Records supplied Block Start
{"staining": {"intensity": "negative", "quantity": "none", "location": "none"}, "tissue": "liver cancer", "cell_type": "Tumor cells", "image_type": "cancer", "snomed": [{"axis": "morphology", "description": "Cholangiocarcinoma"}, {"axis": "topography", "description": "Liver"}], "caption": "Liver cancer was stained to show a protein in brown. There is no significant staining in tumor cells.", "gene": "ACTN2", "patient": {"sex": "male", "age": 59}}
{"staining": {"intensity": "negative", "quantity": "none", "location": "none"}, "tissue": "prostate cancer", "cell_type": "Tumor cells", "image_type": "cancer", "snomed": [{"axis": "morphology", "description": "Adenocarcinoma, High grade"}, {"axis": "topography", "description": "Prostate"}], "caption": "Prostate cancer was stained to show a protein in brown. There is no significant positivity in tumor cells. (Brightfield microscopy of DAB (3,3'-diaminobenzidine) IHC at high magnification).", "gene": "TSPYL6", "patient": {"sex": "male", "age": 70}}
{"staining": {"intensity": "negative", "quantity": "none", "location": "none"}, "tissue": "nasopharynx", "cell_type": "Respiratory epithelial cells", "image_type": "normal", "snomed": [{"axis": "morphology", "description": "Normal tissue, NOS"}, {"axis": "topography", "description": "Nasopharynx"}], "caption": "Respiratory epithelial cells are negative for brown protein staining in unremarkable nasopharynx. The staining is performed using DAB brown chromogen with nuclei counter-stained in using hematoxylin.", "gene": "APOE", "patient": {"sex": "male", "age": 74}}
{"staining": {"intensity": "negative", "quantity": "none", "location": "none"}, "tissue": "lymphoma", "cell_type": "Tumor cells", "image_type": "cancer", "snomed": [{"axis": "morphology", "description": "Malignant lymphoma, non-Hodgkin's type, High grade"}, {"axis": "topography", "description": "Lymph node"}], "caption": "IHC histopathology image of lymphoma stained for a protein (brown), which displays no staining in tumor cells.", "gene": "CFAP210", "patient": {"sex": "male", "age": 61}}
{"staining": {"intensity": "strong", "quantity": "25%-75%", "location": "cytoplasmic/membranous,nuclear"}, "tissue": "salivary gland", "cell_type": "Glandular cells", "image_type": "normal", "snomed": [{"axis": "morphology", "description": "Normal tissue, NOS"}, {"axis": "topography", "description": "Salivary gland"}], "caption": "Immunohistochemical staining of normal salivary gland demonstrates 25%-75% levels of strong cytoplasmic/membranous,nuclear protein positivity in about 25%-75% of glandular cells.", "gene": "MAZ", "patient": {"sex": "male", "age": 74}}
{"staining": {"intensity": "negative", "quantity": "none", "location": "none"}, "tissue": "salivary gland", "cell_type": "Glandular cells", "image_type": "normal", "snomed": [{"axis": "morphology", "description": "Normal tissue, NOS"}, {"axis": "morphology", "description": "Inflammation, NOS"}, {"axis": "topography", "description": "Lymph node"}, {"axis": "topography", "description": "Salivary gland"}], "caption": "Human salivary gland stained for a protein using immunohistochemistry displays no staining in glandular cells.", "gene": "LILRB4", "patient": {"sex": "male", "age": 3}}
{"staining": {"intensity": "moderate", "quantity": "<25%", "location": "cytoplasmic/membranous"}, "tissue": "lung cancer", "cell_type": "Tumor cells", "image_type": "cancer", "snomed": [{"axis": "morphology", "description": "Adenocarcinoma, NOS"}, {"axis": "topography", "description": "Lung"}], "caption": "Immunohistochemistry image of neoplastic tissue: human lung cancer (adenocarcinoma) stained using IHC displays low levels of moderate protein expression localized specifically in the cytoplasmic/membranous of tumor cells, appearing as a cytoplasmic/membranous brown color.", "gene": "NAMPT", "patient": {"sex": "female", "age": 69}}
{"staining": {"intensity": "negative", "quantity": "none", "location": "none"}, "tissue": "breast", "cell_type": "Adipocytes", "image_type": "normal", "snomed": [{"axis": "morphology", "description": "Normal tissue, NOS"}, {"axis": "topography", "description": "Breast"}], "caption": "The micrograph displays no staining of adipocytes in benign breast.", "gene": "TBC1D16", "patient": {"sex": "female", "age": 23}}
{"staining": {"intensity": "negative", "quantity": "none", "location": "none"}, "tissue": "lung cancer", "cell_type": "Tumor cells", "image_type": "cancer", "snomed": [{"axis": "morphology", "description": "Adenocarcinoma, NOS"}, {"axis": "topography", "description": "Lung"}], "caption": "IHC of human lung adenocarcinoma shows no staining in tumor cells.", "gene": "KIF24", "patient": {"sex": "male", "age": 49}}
Records supplied Block End
Problem to work on.
Write the entries out once more, exactly as given.

Answer to the problem.
{"staining": {"intensity": "negative", "quantity": "none", "location": "none"}, "tissue": "liver cancer", "cell_type": "Tumor cells", "image_type": "cancer", "snomed": [{"axis": "morphology", "description": "Cholangiocarcinoma"}, {"axis": "topography", "description": "Liver"}], "caption": "Liver cancer was stained to show a protein in brown. There is no significant staining in tumor cells.", "gene": "ACTN2", "patient": {"sex": "male", "age": 59}}
{"staining": {"intensity": "negative", "quantity": "none", "location": "none"}, "tissue": "prostate cancer", "cell_type": "Tumor cells", "image_type": "cancer", "snomed": [{"axis": "morphology", "description": "Adenocarcinoma, High grade"}, {"axis": "topography", "description": "Prostate"}], "caption": "Prostate cancer was stained to show a protein in brown. There is no significant positivity in tumor cells. (Brightfield microscopy of DAB (3,3'-diaminobenzidine) IHC at high magnification).", "gene": "TSPYL6", "patient": {"sex": "male", "age": 70}}
{"staining": {"intensity": "negative", "quantity": "none", "location": "none"}, "tissue": "nasopharynx", "cell_type": "Respiratory epithelial cells", "image_type": "normal", "snomed": [{"axis": "morphology", "description": "Normal tissue, NOS"}, {"axis": "topography", "description": "Nasopharynx"}], "caption": "Respiratory epithelial cells are negative for brown protein staining in unremarkable nasopharynx. The staining is performed using DAB brown chromogen with nuclei counter-stained in using hematoxylin.", "gene": "APOE", "patient": {"sex": "male", "age": 74}}
{"staining": {"intensity": "negative", "quantity": "none", "location": "none"}, "tissue": "lymphoma", "cell_type": "Tumor cells", "image_type": "cancer", "snomed": [{"axis": "morphology", "description": "Malignant lymphoma, non-Hodgkin's type, High grade"}, {"axis": "topography", "description": "Lymph node"}], "caption": "IHC histopathology image of lymphoma stained for a protein (brown), which displays no staining in tumor cells.", "gene": "CFAP210", "patient": {"sex": "male", "age": 61}}
{"staining": {"intensity": "strong", "quantity": "25%-75%", "location": "cytoplasmic/membranous,nuclear"}, "tissue": "salivary gland", "cell_type": "Glandular cells", "image_type": "normal", "snomed": [{"axis": "morphology", "description": "Normal tissue, NOS"}, {"axis": "topography", "description": "Salivary gland"}], "caption": "Immunohistochemical staining of normal salivary gland demonstrates 25%-75% levels of strong cytoplasmic/membranous,nuclear protein positivity in about 25%-75% of glandular cells.", "gene": "MAZ", "patient": {"sex": "male", "age": 74}}
{"staining": {"intensity": "negative", "quantity": "none", "location": "none"}, "tissue": "salivary gland", "cell_type": "Glandular cells", "image_type": "normal", "snomed": [{"axis": "morphology", "description": "Normal tissue, NOS"}, {"axis": "morphology", "description": "Inflammation, NOS"}, {"axis": "topography", "description": "Lymph node"}, {"axis": "topography", "description": "Salivary gland"}], "caption": "Human salivary gland stained for a protein using immunohistochemistry displays no staining in glandular cells.", "gene": "LILRB4", "patient": {"sex": "male", "age": 3}}
{"staining": {"intensity": "moderate", "quantity": "<25%", "location": "cytoplasmic/membranous"}, "tissue": "lung cancer", "cell_type": "Tumor cells", "image_type": "cancer", "snomed": [{"axis": "morphology", "description": "Adenocarcinoma, NOS"}, {"axis": "topography", "description": "Lung"}], "caption": "Immunohistochemistry image of neoplastic tissue: human lung cancer (adenocarcinoma) stained using IHC displays low levels of moderate protein expression localized specifically in the cytoplasmic/membranous of tumor cells, appearing as a cytoplasmic/membranous brown color.", "gene": "NAMPT", "patient": {"sex": "female", "age": 69}}
{"staining": {"intensity": "negative", "quantity": "none", "location": "none"}, "tissue": "breast", "cell_type": "Adipocytes", "image_type": "normal", "snomed": [{"axis": "morphology", "description": "Normal tissue, NOS"}, {"axis": "topography", "description": "Breast"}], "caption": "The micrograph displays no staining of adipocytes in benign breast.", "gene": "TBC1D16", "patient": {"sex": "female", "age": 23}}
{"staining": {"intensity": "negative", "quantity": "none", "location": "none"}, "tissue": "lung cancer", "cell_type": "Tumor cells", "image_type": "cancer", "snomed": [{"axis": "morphology", "description": "Adenocarcinoma, NOS"}, {"axis": "topography", "description": "Lung"}], "caption": "IHC of human lung adenocarcinoma shows no staining in tumor cells.", "gene": "KIF24", "patient": {"sex": "male", "age": 49}}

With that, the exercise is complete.